When we acknowledge that fighting the patriarchy helps all of us, we can stop blaming women for men’s struggles in society and identify the root causes of disadvantages faced by each gender.
For example, anti-feminists often try to invalidate the gender wage gap or leadership gap by arguing that women choose lower-paying jobs. However, these disparities exist because women are encouraged to value marriage and family from a young age, not what they produce. Companies are reluctant to hire women for high-responsibility jobs because they expect them to have a family. This situation is not the fault of women, but, instead, of years of mental conditioning they face in society.
Certainly, this mental conditioning seems like a tremendous barrier to feminism. Those who oppose feminism love to talk about how men are willing to work longer hours and undergo more emotional strain than women for a salary or promotion.
Even if it is true that men see more career advancement in the workforce, it is not helping men to accept it. This gender norm fuels men’s mental health crises, our society’s commodification of their role in the family and the chronic absence of father figures in families. Expectations of stereotypical masculinity cause men to accept unbearable workloads and emotionally withdraw into their work (sometimes under the pressure of a partner or family) rather than focus on their relationships – only to be criticized for being emotionally absent or (still) not earning enough.
Retreating into stereotypical gender roles will not solve problems of gender inequality.
Men’s rights activists need to stop blaming women for men’s struggles and acknowledge that modern male frustration is not a product of gender equality but a persisting lack of it.
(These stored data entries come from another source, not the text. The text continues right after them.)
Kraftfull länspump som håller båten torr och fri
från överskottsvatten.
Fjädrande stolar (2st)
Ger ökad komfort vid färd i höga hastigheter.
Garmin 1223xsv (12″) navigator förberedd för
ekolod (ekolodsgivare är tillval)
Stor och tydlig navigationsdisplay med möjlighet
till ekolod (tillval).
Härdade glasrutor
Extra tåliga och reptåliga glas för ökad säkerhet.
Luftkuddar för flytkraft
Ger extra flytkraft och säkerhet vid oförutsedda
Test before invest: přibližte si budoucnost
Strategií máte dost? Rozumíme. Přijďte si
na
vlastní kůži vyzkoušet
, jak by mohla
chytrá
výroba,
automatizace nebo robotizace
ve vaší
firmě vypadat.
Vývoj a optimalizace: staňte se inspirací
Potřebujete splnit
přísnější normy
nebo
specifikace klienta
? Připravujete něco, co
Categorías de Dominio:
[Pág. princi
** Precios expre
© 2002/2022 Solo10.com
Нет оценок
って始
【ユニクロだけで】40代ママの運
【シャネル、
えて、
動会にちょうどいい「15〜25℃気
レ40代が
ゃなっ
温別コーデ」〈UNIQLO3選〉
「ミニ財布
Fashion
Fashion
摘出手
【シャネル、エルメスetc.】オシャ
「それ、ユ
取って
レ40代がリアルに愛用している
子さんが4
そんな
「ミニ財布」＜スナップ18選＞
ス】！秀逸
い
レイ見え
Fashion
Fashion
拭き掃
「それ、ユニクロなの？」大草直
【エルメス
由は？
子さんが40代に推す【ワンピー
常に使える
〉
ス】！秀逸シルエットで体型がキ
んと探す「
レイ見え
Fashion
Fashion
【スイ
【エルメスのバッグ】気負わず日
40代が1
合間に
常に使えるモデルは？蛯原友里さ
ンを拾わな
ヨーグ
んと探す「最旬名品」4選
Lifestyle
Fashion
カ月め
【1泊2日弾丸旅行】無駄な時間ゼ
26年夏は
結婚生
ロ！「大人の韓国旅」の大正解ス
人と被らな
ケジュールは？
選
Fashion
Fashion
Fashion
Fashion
As a society, we need to clarify the mixed messages we are sending to both men and women, step out of gender roles and acknowledge that gender equality is for everyone.
This International Women’s Month, we need to acknowledge how we fall short in advocating for gender equality for both men and women. Men’s rights activists need to accept that their struggles are not a product of gender equality but a lack of it. Mutually acknowledging how we have fallen short of breaking gender stereotypes in the past 50 years and resolving to fight for real equality may hold the key to progress in the feminist movement – for both men and women.